Rust Quickstart

Install

Install vortex and all the first-party array encodings:

cargo add vortex

Convert

You can either use your own Parquet file or download the example used here.

Use Arrow to read a Parquet file and then construct an uncompressed Vortex array:

use std::fs::File;

use arrow_array::RecordBatchReader;
use parquet::arrow::arrow_reader::ParquetRecordBatchReaderBuilder;
use vortex::Array;
use vortex::arrays::ChunkedArray;
use vortex::dtype::DType;
use vortex::dtype::arrow::FromArrowType;
use vortex_array::arrow::FromArrowArray;

let reader = ParquetRecordBatchReaderBuilder::try_new(File::open(
    "../docs/_static/example.parquet",
)?)?
.build()?;

let dtype = DType::from_arrow(reader.schema());
let chunks = reader
    .map_ok(|record_batch| ArrayRef::from_arrow(record_batch, false))
    .try_collect()?;
let vortex_array = ChunkedArray::try_new(chunks, dtype)?.into_array();

Compress

Use the sampling compressor to compress the Vortex array and check the relative size:

use vortex::compressor::{BtrBlocksCompressor, CompactCompressor};

let array = PrimitiveArray::new(buffer![42u64; 100_000], Validity::NonNullable);

// You can compress an array in-memory with the BtrBlocks compressor
let compressed = BtrBlocksCompressor.compress(array.as_ref())?;
println!(
    "BtrBlocks size: {} / {}",
    compressed.nbytes(),
    array.nbytes()
);

// Or apply generally stronger compression with the compact compressor
let compressed = CompactCompressor::default()
    .with_values_per_page(8192)
    .compress(array.as_ref())?;
println!("Compact size: {} / {}", compressed.nbytes(), array.nbytes());

Write

Reading and writing both require an async runtime; in this example we use Tokio.
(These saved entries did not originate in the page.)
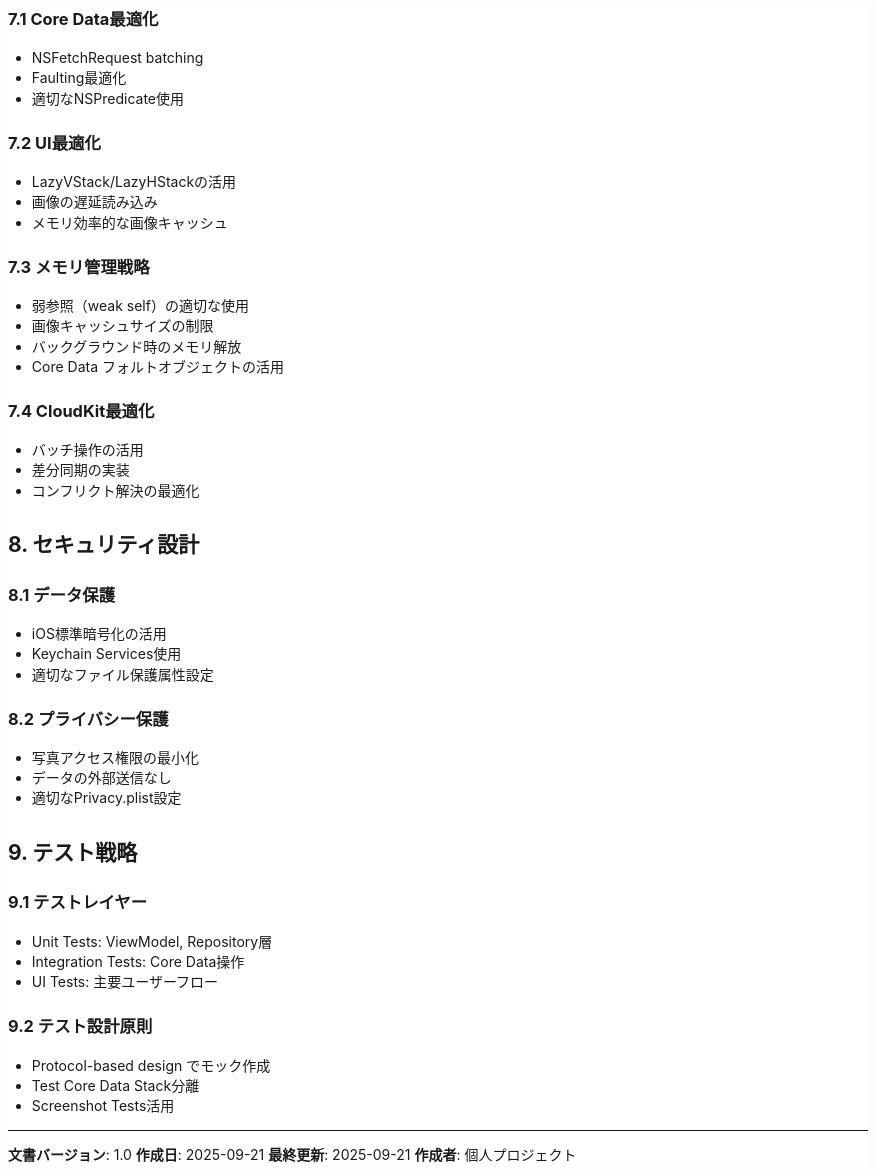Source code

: ### 7.1 Core Data最適化
- NSFetchRequest batching
- Faulting最適化
- 適切なNSPredicate使用

### 7.2 UI最適化
- LazyVStack/LazyHStackの活用
- 画像の遅延読み込み
- メモリ効率的な画像キャッシュ

### 7.3 メモリ管理戦略
- 弱参照（weak self）の適切な使用
- 画像キャッシュサイズの制限
- バックグラウンド時のメモリ解放
- Core Data フォルトオブジェクトの活用

### 7.4 CloudKit最適化
- バッチ操作の活用
- 差分同期の実装
- コンフリクト解決の最適化

## 8. セキュリティ設計

### 8.1 データ保護
- iOS標準暗号化の活用
- Keychain Services使用
- 適切なファイル保護属性設定

### 8.2 プライバシー保護
- 写真アクセス権限の最小化
- データの外部送信なし
- 適切なPrivacy.plist設定

## 9. テスト戦略

### 9.1 テストレイヤー
- Unit Tests: ViewModel, Repository層
- Integration Tests: Core Data操作
- UI Tests: 主要ユーザーフロー

### 9.2 テスト設計原則
- Protocol-based design でモック作成
- Test Core Data Stack分離
- Screenshot Tests活用

---

**文書バージョン**: 1.0
**作成日**: 2025-09-21
**最終更新**: 2025-09-21
**作成者**: 個人プロジェクト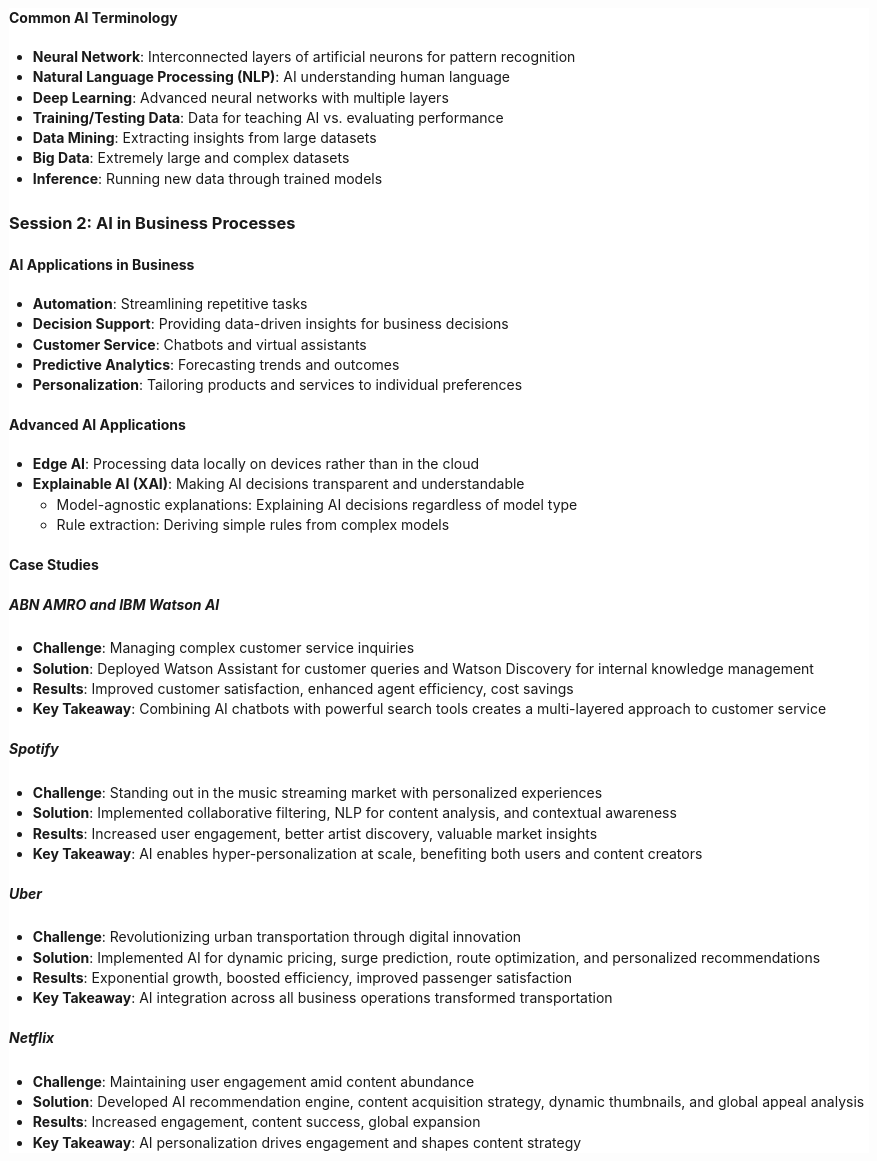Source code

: #### Common AI Terminology
- **Neural Network**: Interconnected layers of artificial neurons for pattern recognition
- **Natural Language Processing (NLP)**: AI understanding human language
- **Deep Learning**: Advanced neural networks with multiple layers
- **Training/Testing Data**: Data for teaching AI vs. evaluating performance
- **Data Mining**: Extracting insights from large datasets
- **Big Data**: Extremely large and complex datasets
- **Inference**: Running new data through trained models

### Session 2: AI in Business Processes

#### AI Applications in Business
- **Automation**: Streamlining repetitive tasks
- **Decision Support**: Providing data-driven insights for business decisions
- **Customer Service**: Chatbots and virtual assistants
- **Predictive Analytics**: Forecasting trends and outcomes
- **Personalization**: Tailoring products and services to individual preferences

#### Advanced AI Applications
- **Edge AI**: Processing data locally on devices rather than in the cloud
- **Explainable AI (XAI)**: Making AI decisions transparent and understandable
  - Model-agnostic explanations: Explaining AI decisions regardless of model type
  - Rule extraction: Deriving simple rules from complex models

#### Case Studies

##### ABN AMRO and IBM Watson AI
- **Challenge**: Managing complex customer service inquiries
- **Solution**: Deployed Watson Assistant for customer queries and Watson Discovery for internal knowledge management
- **Results**: Improved customer satisfaction, enhanced agent efficiency, cost savings
- **Key Takeaway**: Combining AI chatbots with powerful search tools creates a multi-layered approach to customer service

##### Spotify
- **Challenge**: Standing out in the music streaming market with personalized experiences
- **Solution**: Implemented collaborative filtering, NLP for content analysis, and contextual awareness
- **Results**: Increased user engagement, better artist discovery, valuable market insights
- **Key Takeaway**: AI enables hyper-personalization at scale, benefiting both users and content creators

##### Uber
- **Challenge**: Revolutionizing urban transportation through digital innovation
- **Solution**: Implemented AI for dynamic pricing, surge prediction, route optimization, and personalized recommendations
- **Results**: Exponential growth, boosted efficiency, improved passenger satisfaction
- **Key Takeaway**: AI integration across all business operations transformed transportation

##### Netflix
- **Challenge**: Maintaining user engagement amid content abundance
- **Solution**: Developed AI recommendation engine, content acquisition strategy, dynamic thumbnails, and global appeal analysis
- **Results**: Increased engagement, content success, global expansion
- **Key Takeaway**: AI personalization drives engagement and shapes content strategy
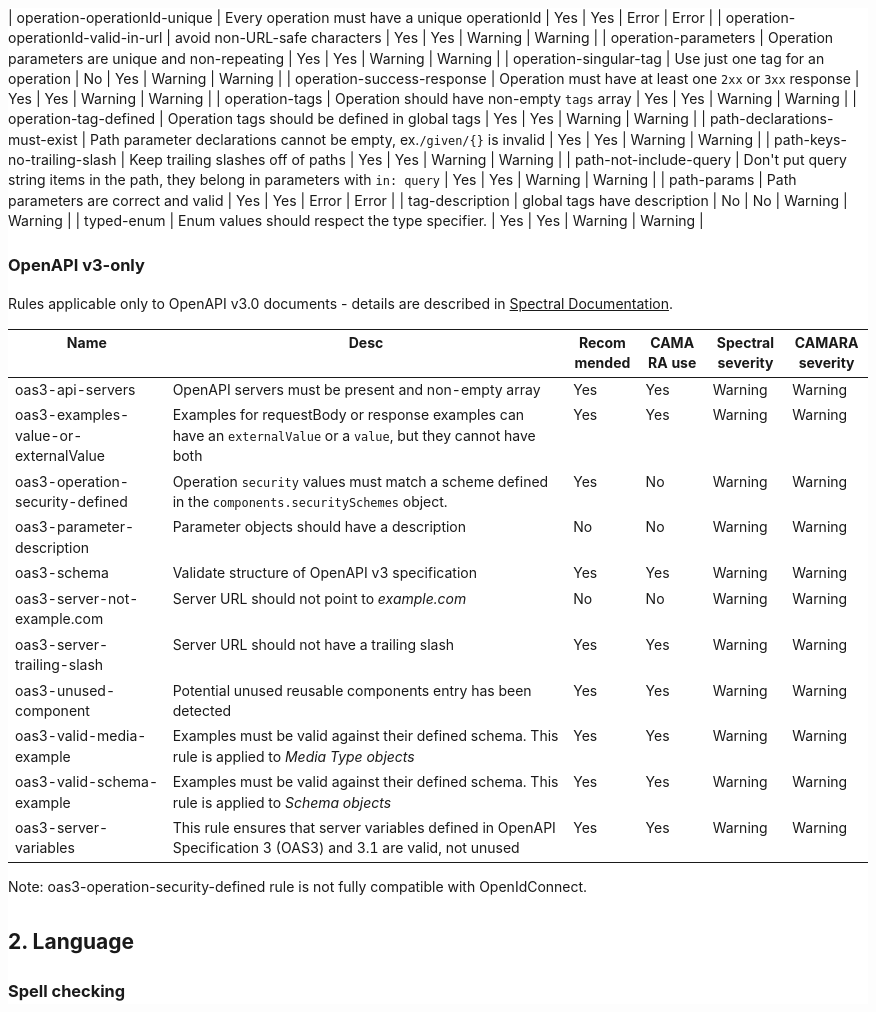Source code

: | operation-operationId-unique       | Every operation must have a unique operationId                                       | Yes         | Yes        | Error             | Error           |
| operation-operationId-valid-in-url | avoid non-URL-safe characters                                                        | Yes         | Yes        | Warning           | Warning         |
| operation-parameters               | Operation parameters are unique and non-repeating                                    | Yes         | Yes        | Warning           | Warning         |
| operation-singular-tag             | Use just one tag for an operation                                                    | No          | Yes        | Warning           | Warning         |
| operation-success-response         | Operation must have at least one `2xx` or `3xx` response                             | Yes         | Yes        | Warning           | Warning         |
| operation-tags                     | Operation should have non-empty `tags` array                                         | Yes         | Yes        | Warning           | Warning         |
| operation-tag-defined              | Operation tags should be defined in global tags                                      | Yes         | Yes        | Warning           | Warning         |
| path-declarations-must-exist       | Path parameter declarations cannot be empty, ex.`/given/{}` is invalid               | Yes         | Yes        | Warning           | Warning         |
| path-keys-no-trailing-slash        | Keep trailing slashes off of paths                                                   | Yes         | Yes        | Warning           | Warning         |
| path-not-include-query             | Don't put query string items in the path, they belong in parameters with `in: query` | Yes         | Yes        | Warning           | Warning         |
| path-params                        | Path parameters are correct and valid                                                | Yes         | Yes        | Error             | Error           |
| tag-description                    | global tags have description                                                         | No          | No         | Warning           | Warning         |
| typed-enum                         | Enum values should respect the type specifier.                                       | Yes         | Yes        | Warning           | Warning         |

### OpenAPI v3-only
Rules applicable only to OpenAPI v3.0 documents - details are described in [Spectral Documentation](https://docs.stoplight.io/docs/spectral/4dec24461f3af-open-api-rules#openapi-v3-only).

| Name                                 | Desc                                                                                                              | Recommended | CAMARA use | Spectral severity | CAMARA severity |
|--------------------------------------|-------------------------------------------------------------------------------------------------------------------|-------------|------------|-------------------|-----------------|
| oas3-api-servers                     | OpenAPI servers must be present and non-empty array                                                               | Yes         | Yes        | Warning           | Warning         |
| oas3-examples-value-or-externalValue | Examples for requestBody or response examples can have an `externalValue` or a `value`, but they cannot have both | Yes         | Yes        | Warning           | Warning         |
| oas3-operation-security-defined      | Operation `security` values must match a scheme defined in the `components.securitySchemes` object.               | Yes         | No         | Warning           | Warning         |
| oas3-parameter-description           | Parameter objects should have a description                                                                       | No          | No         | Warning           | Warning         |
| oas3-schema                          | Validate structure of OpenAPI v3 specification                                                                    | Yes         | Yes        | Warning           | Warning         |
| oas3-server-not-example.com          | Server URL should not point to *example.com*                                                                      | No          | No         | Warning           | Warning         |
| oas3-server-trailing-slash           | Server URL should not have a trailing slash                                                                       | Yes         | Yes        | Warning           | Warning         |
| oas3-unused-component                | Potential unused reusable components entry has been detected                                                      | Yes         | Yes        | Warning           | Warning         |
| oas3-valid-media-example             | Examples must be valid against their defined schema. This rule is applied to *Media Type objects*                 | Yes         | Yes        | Warning           | Warning         |
| oas3-valid-schema-example            | Examples must be valid against their defined schema. This rule is applied to *Schema objects*                     | Yes         | Yes        | Warning           | Warning         |
| oas3-server-variables                | This rule ensures that server variables defined in OpenAPI Specification 3 (OAS3) and 3.1 are valid, not unused   | Yes         | Yes        | Warning           | Warning         |

Note: oas3-operation-security-defined rule is not fully compatible with OpenIdConnect.

## 2. Language
### Spell checking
The VortexFileWriter knows how to write Vortex arrays to disk:

let array = PrimitiveArray::new(buffer![0u64, 1, 2, 3, 4], Validity::NonNullable);

// Write a Vortex file with the default compression and layout strategy.
VortexWriteOptions::default()
    .write(
        tokio::fs::File::create("example.vortex").await?,
        array.to_array_stream(),
    )
    .await?;

Read

let array = VortexOpenOptions::file()
    .open("example.vortex")
    .await?
    .scan()?
    .with_filter(gt(root(), lit(2u64)))
    .into_array_iter()?
    .read_all()?;

assert_eq!(array.len(), 2);